--- START ---

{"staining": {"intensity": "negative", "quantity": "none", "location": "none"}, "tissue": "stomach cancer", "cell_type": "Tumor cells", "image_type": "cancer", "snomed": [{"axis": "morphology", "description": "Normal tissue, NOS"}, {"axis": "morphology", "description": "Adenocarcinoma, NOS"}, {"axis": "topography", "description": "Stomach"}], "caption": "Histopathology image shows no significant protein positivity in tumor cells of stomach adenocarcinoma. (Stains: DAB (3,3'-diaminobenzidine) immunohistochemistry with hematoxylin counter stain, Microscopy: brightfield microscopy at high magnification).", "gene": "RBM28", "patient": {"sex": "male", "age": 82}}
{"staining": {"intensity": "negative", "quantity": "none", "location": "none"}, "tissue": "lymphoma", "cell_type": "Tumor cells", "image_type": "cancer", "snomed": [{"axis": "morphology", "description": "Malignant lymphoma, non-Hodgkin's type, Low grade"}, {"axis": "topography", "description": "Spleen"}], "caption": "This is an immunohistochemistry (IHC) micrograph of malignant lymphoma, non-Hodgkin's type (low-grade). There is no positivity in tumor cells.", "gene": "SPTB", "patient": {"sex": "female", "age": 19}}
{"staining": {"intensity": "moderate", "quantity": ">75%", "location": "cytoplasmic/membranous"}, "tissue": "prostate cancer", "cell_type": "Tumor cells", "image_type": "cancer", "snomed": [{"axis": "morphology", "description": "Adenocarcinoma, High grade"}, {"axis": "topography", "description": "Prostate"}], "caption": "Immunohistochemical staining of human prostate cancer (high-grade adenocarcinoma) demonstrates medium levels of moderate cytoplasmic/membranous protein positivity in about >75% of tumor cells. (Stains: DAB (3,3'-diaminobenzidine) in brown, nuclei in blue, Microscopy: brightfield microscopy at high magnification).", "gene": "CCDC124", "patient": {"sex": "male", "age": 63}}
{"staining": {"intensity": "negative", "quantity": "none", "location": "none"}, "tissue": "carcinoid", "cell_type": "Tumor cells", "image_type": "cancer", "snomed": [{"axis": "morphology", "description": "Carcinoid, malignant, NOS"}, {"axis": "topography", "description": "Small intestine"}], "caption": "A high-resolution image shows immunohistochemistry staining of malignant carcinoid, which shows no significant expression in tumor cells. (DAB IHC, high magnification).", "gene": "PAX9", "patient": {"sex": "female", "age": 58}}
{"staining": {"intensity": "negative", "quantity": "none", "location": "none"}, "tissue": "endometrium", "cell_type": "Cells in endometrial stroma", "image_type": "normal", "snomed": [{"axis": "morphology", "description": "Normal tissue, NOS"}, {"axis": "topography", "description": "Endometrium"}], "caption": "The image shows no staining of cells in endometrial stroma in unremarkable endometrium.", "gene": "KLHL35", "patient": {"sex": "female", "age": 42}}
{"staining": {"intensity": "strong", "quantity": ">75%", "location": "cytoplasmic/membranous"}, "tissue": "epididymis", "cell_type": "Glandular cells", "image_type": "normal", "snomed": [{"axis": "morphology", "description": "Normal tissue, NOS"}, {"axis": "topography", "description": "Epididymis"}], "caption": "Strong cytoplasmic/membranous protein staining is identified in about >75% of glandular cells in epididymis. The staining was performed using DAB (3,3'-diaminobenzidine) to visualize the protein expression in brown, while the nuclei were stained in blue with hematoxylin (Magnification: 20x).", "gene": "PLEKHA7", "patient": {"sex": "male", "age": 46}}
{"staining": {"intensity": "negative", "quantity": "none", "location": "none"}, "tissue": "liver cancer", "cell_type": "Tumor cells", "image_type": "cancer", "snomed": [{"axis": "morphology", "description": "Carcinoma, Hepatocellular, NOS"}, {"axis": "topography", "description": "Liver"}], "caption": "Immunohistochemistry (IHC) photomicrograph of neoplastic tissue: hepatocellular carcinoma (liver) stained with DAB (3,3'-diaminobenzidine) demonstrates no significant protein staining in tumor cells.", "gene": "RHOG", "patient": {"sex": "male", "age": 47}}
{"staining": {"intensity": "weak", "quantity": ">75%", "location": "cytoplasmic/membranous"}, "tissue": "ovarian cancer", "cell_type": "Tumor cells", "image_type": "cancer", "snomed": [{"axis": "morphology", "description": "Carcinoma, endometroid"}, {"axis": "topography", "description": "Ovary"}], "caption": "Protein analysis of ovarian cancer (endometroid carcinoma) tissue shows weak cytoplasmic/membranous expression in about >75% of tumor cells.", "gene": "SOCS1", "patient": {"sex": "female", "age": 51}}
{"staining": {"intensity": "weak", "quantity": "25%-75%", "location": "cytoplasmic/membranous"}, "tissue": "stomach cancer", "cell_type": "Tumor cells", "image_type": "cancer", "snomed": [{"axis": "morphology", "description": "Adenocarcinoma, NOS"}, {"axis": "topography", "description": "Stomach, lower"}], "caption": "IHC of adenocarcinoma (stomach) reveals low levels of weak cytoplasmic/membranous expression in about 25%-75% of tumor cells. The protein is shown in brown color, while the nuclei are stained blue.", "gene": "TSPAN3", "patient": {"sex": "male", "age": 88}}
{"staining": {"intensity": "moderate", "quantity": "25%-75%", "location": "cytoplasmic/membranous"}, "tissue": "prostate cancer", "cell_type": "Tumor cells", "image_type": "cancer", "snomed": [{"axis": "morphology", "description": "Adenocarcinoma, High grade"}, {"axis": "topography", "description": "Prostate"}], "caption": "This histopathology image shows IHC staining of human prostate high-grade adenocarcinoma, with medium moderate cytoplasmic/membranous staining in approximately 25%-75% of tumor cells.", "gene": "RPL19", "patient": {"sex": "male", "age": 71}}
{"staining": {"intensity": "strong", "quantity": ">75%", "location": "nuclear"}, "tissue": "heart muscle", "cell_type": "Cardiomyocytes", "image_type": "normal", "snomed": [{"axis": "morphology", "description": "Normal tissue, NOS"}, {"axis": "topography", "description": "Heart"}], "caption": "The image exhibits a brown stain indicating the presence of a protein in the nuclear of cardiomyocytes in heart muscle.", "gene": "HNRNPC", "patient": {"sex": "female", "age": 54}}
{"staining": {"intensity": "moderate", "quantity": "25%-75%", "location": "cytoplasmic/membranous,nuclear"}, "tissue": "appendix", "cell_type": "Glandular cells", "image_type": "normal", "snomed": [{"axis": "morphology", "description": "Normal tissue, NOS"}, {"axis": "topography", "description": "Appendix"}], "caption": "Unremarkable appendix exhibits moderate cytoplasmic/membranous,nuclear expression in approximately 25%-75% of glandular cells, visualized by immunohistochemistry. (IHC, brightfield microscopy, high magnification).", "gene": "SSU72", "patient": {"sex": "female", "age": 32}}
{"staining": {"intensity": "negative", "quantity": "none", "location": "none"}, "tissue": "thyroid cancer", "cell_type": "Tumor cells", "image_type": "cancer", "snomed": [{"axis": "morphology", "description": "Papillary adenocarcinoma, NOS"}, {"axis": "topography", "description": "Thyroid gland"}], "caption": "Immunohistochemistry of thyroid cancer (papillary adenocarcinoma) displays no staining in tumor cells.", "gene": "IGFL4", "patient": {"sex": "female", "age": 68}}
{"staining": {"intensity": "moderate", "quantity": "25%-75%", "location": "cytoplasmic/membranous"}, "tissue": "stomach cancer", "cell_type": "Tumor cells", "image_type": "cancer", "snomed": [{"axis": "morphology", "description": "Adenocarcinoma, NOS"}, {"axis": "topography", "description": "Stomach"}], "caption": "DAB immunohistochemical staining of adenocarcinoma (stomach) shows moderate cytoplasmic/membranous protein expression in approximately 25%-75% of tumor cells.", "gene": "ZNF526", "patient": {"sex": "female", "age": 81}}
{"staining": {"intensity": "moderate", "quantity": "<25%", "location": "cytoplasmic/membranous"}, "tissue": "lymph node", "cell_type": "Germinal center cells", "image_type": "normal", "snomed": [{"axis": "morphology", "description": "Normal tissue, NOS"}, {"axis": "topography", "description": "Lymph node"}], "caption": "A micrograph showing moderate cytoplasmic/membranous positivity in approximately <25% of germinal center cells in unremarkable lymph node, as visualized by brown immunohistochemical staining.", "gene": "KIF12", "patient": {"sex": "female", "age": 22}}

--- END ---

> **What to do**: Your task is to count the lines of the records that contain "hematoxylin". Answer with only that number.

> **Solution**: 2